*Exercise inputs*.
· · · · ·

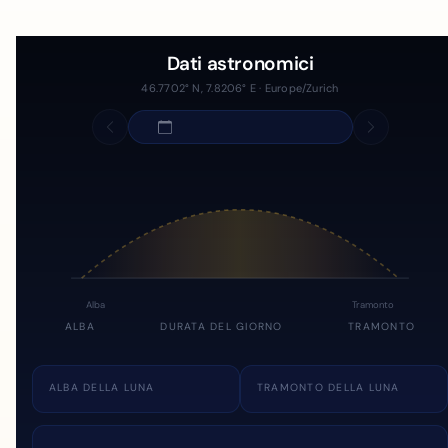
Dati astronomici
46.7702° N, 7.8206° E · Europe/Zurich
Alba
Tramonto
ALBA
DURATA DEL GIORNO
TRAMONTO
ALBA DELLA LUNA
TRAMONTO DELLA LUNA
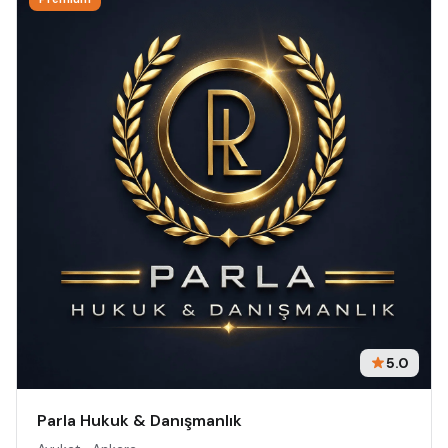
5.0
Parla Hukuk & Danışmanlık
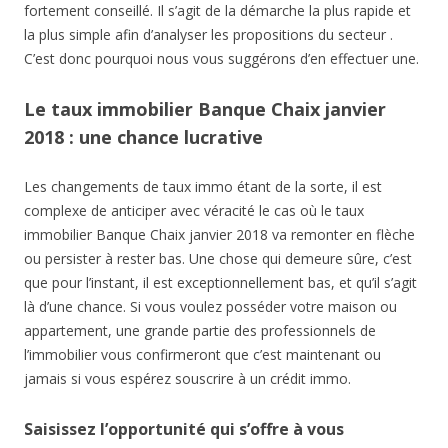
fortement conseillé. Il s’agit de la démarche la plus rapide et
la plus simple afin d’analyser les propositions du secteur .
C’est donc pourquoi nous vous suggérons d’en effectuer une.
Le taux immobilier Banque Chaix janvier
2018 : une chance lucrative
Les changements de taux immo étant de la sorte, il est
complexe de anticiper avec véracité le cas où le taux
immobilier Banque Chaix janvier 2018 va remonter en flèche
ou persister à rester bas. Une chose qui demeure sûre, c’est
que pour l’instant, il est exceptionnellement bas, et qu’il s’agit
là d’une chance. Si vous voulez posséder votre maison ou
appartement, une grande partie des professionnels de
l’immobilier vous confirmeront que c’est maintenant ou
jamais si vous espérez souscrire à un crédit immo.
Saisissez l’opportunité qui s’offre à vous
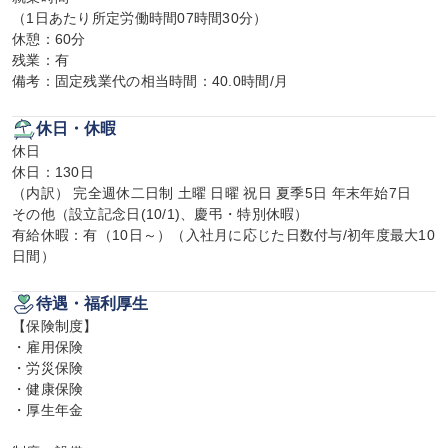
（1日あたり所定労働時間07時間30分）

休憩：60分

残業：有

備考：固定残業代の相当時間：40.0時間/月
休日・休暇
休日

休日：130日

（内訳） 完全週休二日制 土曜 日曜 祝日 夏季5日 年末年始7日

その他（設立記念日(10/1)、慶弔・特別休暇）

有給休暇：有（10日～）（入社月に応じた日数付与/初年度最大10
日間）
待遇・福利厚生
【保険制度】

・雇用保険

・労災保険

・健康保険

・厚生年金
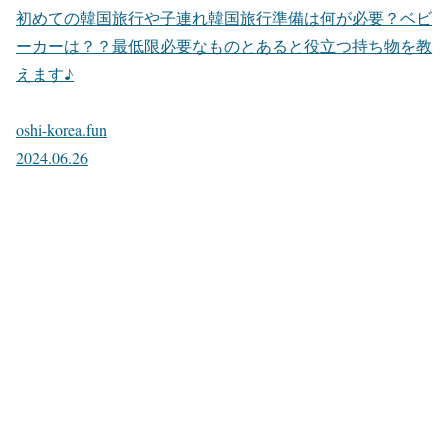
初めての韓国旅行や子連れ韓国旅行準備は何が必要？ベビ
ーカーは？？最低限必要なものとあると役立つ持ち物を教
えます♪
oshi-korea.fun
2024.06.26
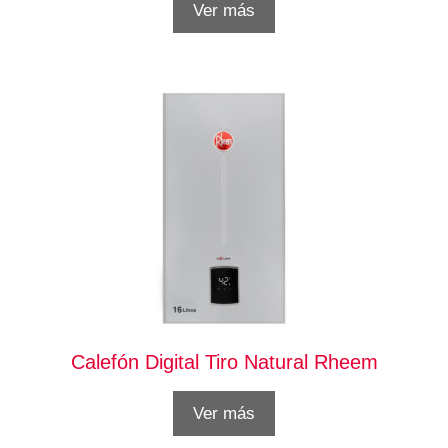
Ver más
Calefón Digital Tiro Natural Rheem
Ver más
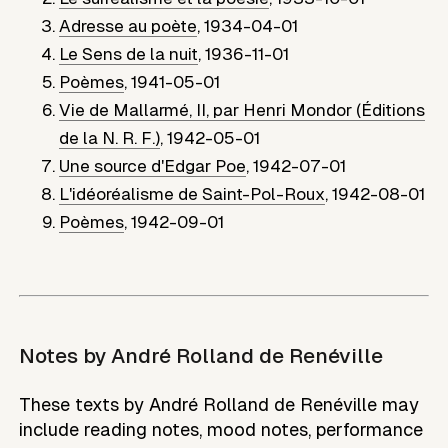
Adresse au poète
,
1934-04-01
Le Sens de la nuit
,
1936-11-01
Poèmes
,
1941-05-01
Vie de Mallarmé, II, par Henri Mondor (Éditions
de la N. R. F.)
,
1942-05-01
Une source d'Edgar Poe
,
1942-07-01
L'idéoréalisme de Saint-Pol-Roux
,
1942-08-01
Poèmes
,
1942-09-01
Notes by
André Rolland de Renéville
These texts by André Rolland de Renéville may
include reading notes, mood notes, performance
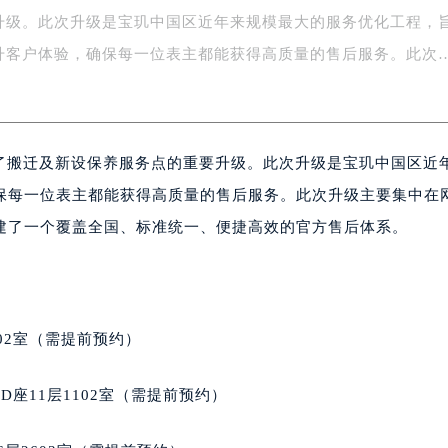
升级。此次升级是宝玑中国区近年来规模最大的服务优化工程，
字楼1号楼16层1604室（需提前预约）
务中心东塔写字楼（华润万象城）17层1706室（需提前预约）
升客户体验，确保每一位表主都能获得高质量的售后服务。此次
场办公楼20层2009室（需提前预约）
写字楼A座5层503-5室（需提前预约）
广场写字楼4号楼22层2209室（需提前预约）
完成了搬迁及新设保养服务点的重要升级。此次升级是宝玑中国区近
际中心写字楼8层805室（需提前预约）
易中心写字楼A座13层1304室（需提前预约）
保每一位表主都能获得高质量的售后服务。此次升级主要集中在
绿地双子塔（中央广场）A1座办公楼14层07室（需提前预约）
建了一个覆盖全国、标准统一、便捷高效的官方售后体系。
心写字楼（万象城）15层1508室（需提前预约）
际中心写字楼A塔7层704室（需提前预约）
世界贸易中心大厦南塔写字楼15层07室（需提前预约）
厦写字楼17层1701室（需提前预约）
02室（需提前预约）
厦写字楼1座30层05室（需提前预约）
字楼B座11层1104室（需提前预约）
座11层1102室（需提前预约）
写字楼15层03室（需提前预约）
心写字楼24层2406B室（需提前预约）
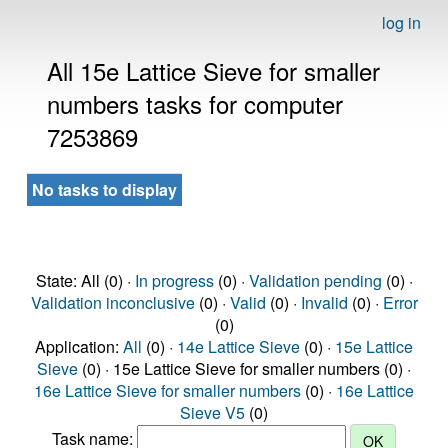
log in
All 15e Lattice Sieve for smaller
numbers tasks for computer
7253869
No tasks to display
State: All (0) ·
In progress
(0) ·
Validation pending
(0) ·
Validation inconclusive
(0) ·
Valid
(0) ·
Invalid
(0) ·
Error
(0)
Application:
All
(0) ·
14e Lattice Sieve
(0) ·
15e Lattice
Sieve
(0) · 15e Lattice Sieve for smaller numbers (0) ·
16e Lattice Sieve for smaller numbers
(0) ·
16e Lattice
Sieve V5
(0)
Task name:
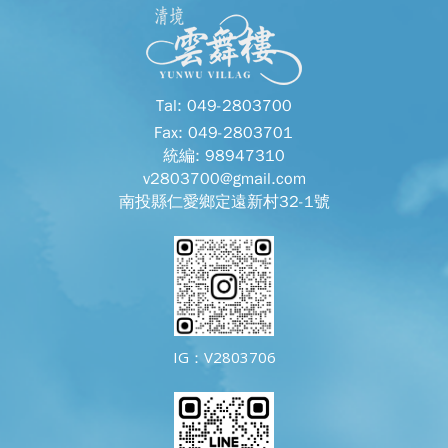
Tal: 049-2803700
Fax: 049-2803701
統編: 98947310
v2803700@gmail.com
南投縣仁愛鄉定遠新村32-1號
IG：V2803706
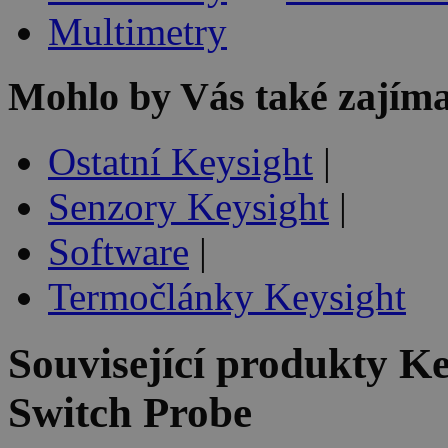
Multimetry
Mohlo by Vás také zajíma
Ostatní Keysight
|
Senzory Keysight
|
Software
|
Termočlánky Keysight
Související produkty
Ke
Switch Probe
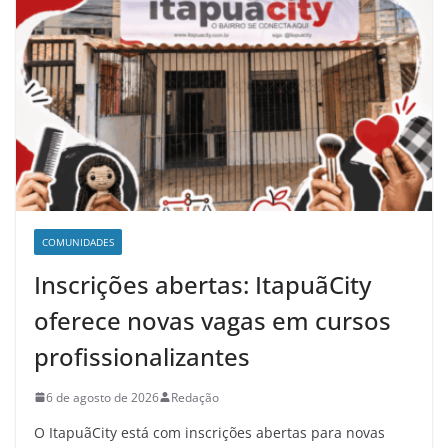
COMUNIDADES
Inscrições abertas: ItapuãCity
oferece novas vagas em cursos
profissionalizantes
6 de agosto de 2026
Redação
O ItapuãCity está com inscrições abertas para novas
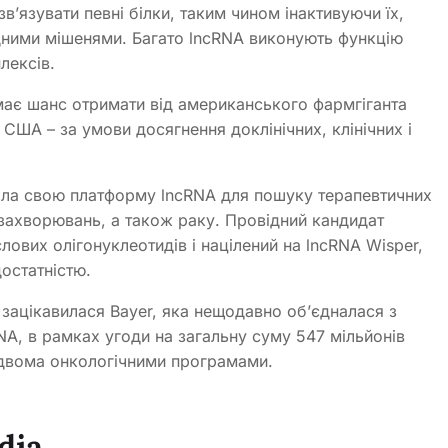
вʼязувати певні білки, таким чином інактивуючи їх,
одними мішенями. Багато lncRNA виконують функцію
лексів.
має шанс отримати від американського фармгіганта
 США – за умови досягнення доклінічних, клінічних і
ала свою платформу lncRNA для пошуку терапевтичних
 захворювань, а також раку. Провідний кандидат
лових олігонуклеотидів і націлений на lncRNA Wisper,
остатністю.
 зацікавилася Bayer, яка нещодавно об’єдналася з
NA, в рамках угоди на загальну суму 547 мільйонів
 двома онкологічними програмами.
dia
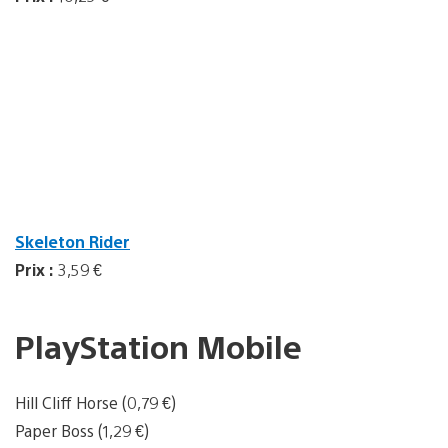
Skeleton Rider
Prix :
3,59 €
PlayStation Mobile
Hill Cliff Horse (0,79 €)
Paper Boss (1,29 €)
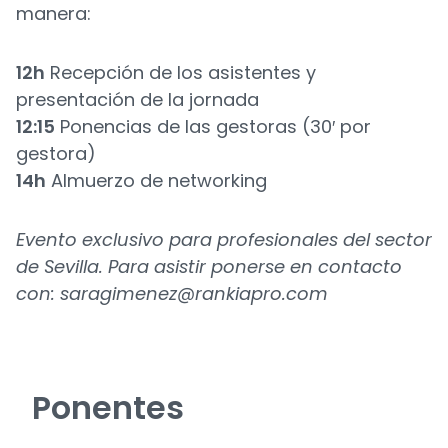
manera:
12h
Recepción de los asistentes y
presentación de la jornada
12:
1
5
Ponencias de las gestoras (30′ por
gestora)
14h
Almuerzo de networking
Evento exclusivo para profesionales del sector
de Sevilla. Para asistir ponerse en contacto
con:
saragimenez@rankiapro.com
Ponentes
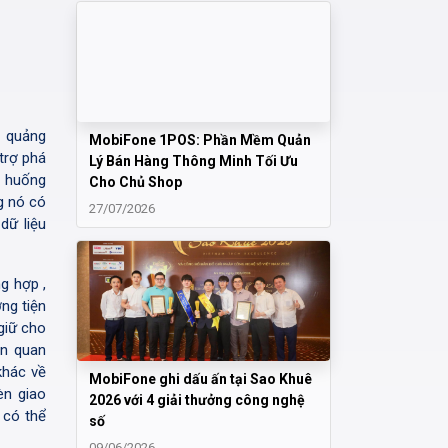
c quảng
MobiFone 1POS: Phần Mềm Quản
trợ phá
Lý Bán Hàng Thông Minh Tối Ưu
h huống
Cho Chủ Shop
g nó có
27/07/2026
dữ liệu
g hợp ,
ng tiện
giữ cho
ên quan
khác về
MobiFone ghi dấu ấn tại Sao Khuê
èn giao
2026 với 4 giải thưởng công nghệ
 có thể
số
09/06/2026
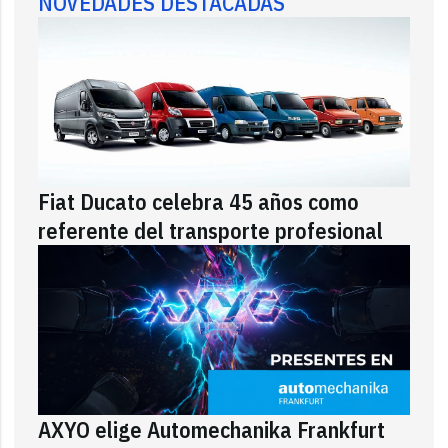
NOVEDADES DESTACADAS
Fiat Ducato celebra 45 años como
referente del transporte profesional
AXYO elige Automechanika Frankfurt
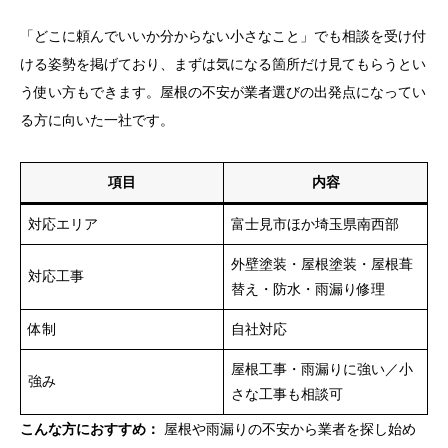
「どこに頼んでいいか分からない小さなこと」でも相談を受け付
ける姿勢を掲げており、まずは気になる箇所だけ見てもらうとい
う使い方もできます。屋根の不安が業者選びの出発点になってい
る方に向いた一社です。
項目
内容
対応エリア
富士見市ほか埼玉県南西部
外壁塗装・屋根塗装・屋根葺
対応工事
替え・防水・雨漏り修理
体制
自社対応
屋根工事・雨漏りに強い／小
強み
さな工事も相談可
こんな方におすすめ：
屋根や雨漏りの不安から業者を探し始め
.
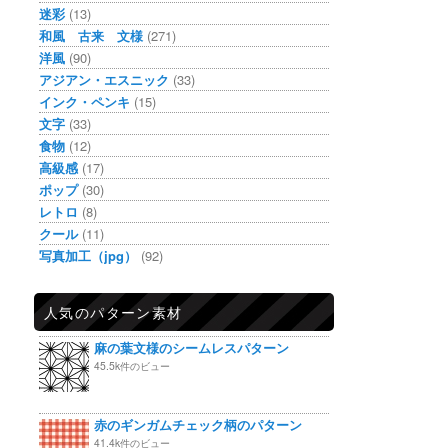
迷彩
(13)
和風 古来 文様
(271)
洋風
(90)
アジアン・エスニック
(33)
インク・ペンキ
(15)
文字
(33)
食物
(12)
高級感
(17)
ポップ
(30)
レトロ
(8)
クール
(11)
写真加工（jpg）
(92)
人気のパターン素材
麻の葉文様のシームレスパターン
45.5k件のビュー
赤のギンガムチェック柄のパターン
41.4k件のビュー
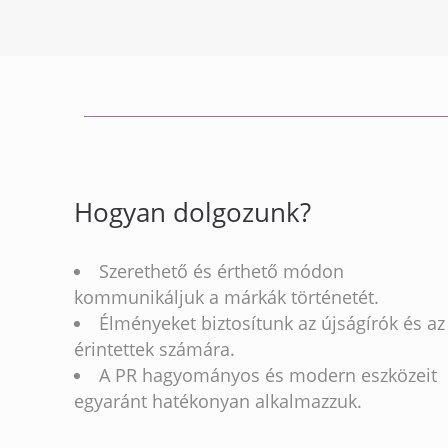
Hogyan dolgozunk?
Szerethető és érthető módon
kommunikáljuk a márkák történetét.
Élményeket biztosítunk az újságírók és az
érintettek számára.
A PR hagyományos és modern eszközeit
egyaránt hatékonyan alkalmazzuk.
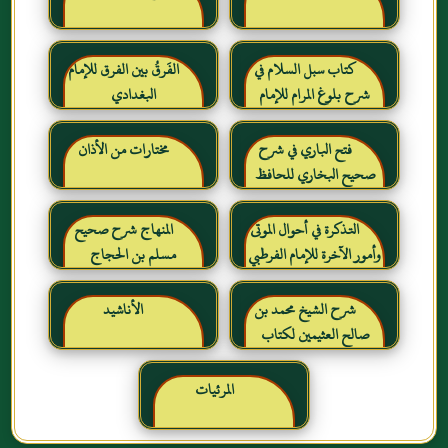
كتاب سبل السلام في
الفَرقُ بين الفرق للإمام
شرح بلوغ المرام للإمام
البغدادي
الصنعاني رحمه الله
فتح الباري في شرح
مختارات من الأذان
صحيح البخاري للحافظ
ابن حجر العسقلاني
التذكرة في أحوال الموتى
المنهاج شرح صحيح
وأمور الآخرة للإمام الفرطبي
مسلم بن الحجاج
رحمه الله
شرح الشيخ محمد بن
الأناشيد
صالح العثيمين لكتاب
رياض الصالحين للإمام
النووي رحمهم الله تعالى
المرئيات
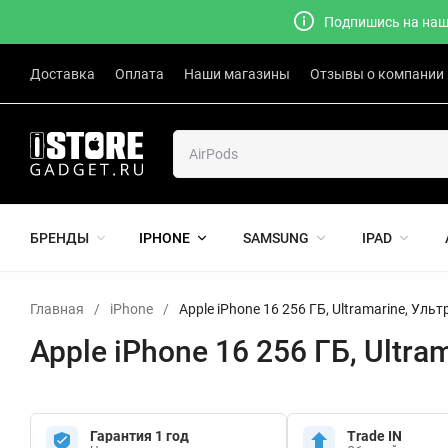
Подпишись на наш 
Доставка
Оплата
Наши магазины
Отзывы о компании
БРЕНДЫ
IPHONE
SAMSUNG
IPAD
Главная
/
iPhone
/
Apple iPhone 16 256 ГБ, Ultramarine, Уль
Apple iPhone 16 256 ГБ, Ultr
Гарантия 1 год
Trade IN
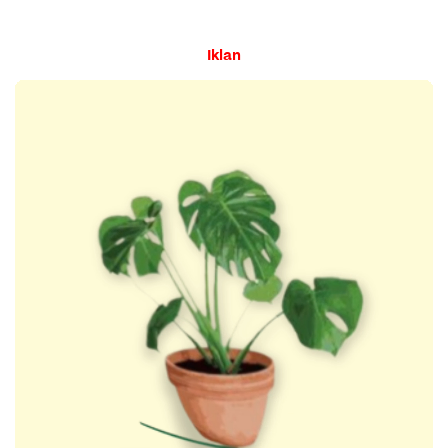
Iklan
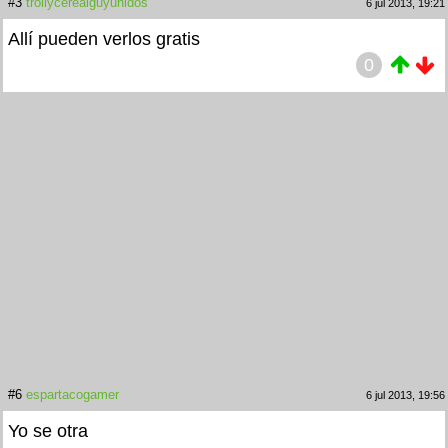
#3
trollycerealguyunidos
6 jul 2013, 19:21
Allí pueden verlos gratis
0
#6
espartacogamer
6 jul 2013, 19:56
Yo se otra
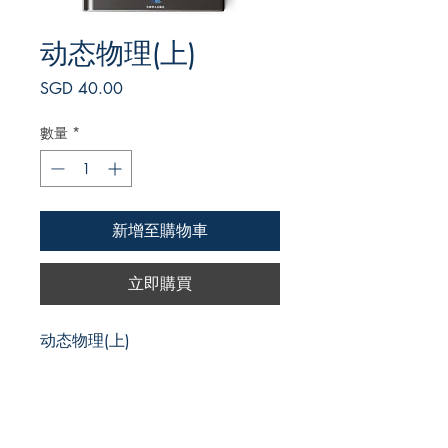
动态物理(上)
價
SGD 40.00
格
數量
*
新增至購物車
立即購買
动态物理(上)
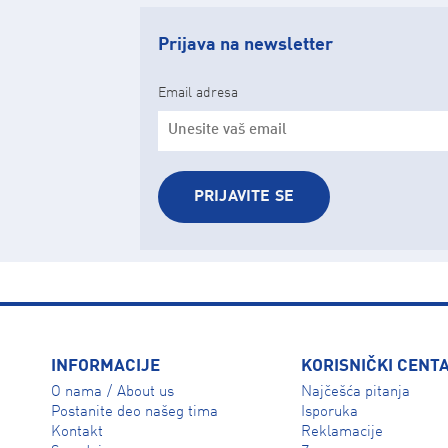
Prijava na newsletter
Email adresa
PRIJAVITE SE
INFORMACIJE
KORISNIČKI CENT
O nama
About us
Najčešća pitanja
/
Isporuka
Postanite deo našeg tima
Reklamacije
Kontakt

· · · · ·

*Work instruction*. Above, find the line holding "egyaránt hatékonyan alkalmazzuk." and the line holding "مسلم بن الحجاج". Print exactly those two lines and every line between them, but no pictures.

*Result of this exercise*.
egyaránt hatékonyan alkalmazzuk.
كتاب سبل السلام في
الفَرقُ بين الفرق للإمام
شرح بلوغ المرام للإمام
البغدادي
الصنعاني رحمه الله
فتح الباري في شرح
مختارات من الأذان
صحيح البخاري للحافظ
ابن حجر العسقلاني
التذكرة في أحوال الموتى
المنهاج شرح صحيح
وأمور الآخرة للإمام الفرطبي
مسلم بن الحجاج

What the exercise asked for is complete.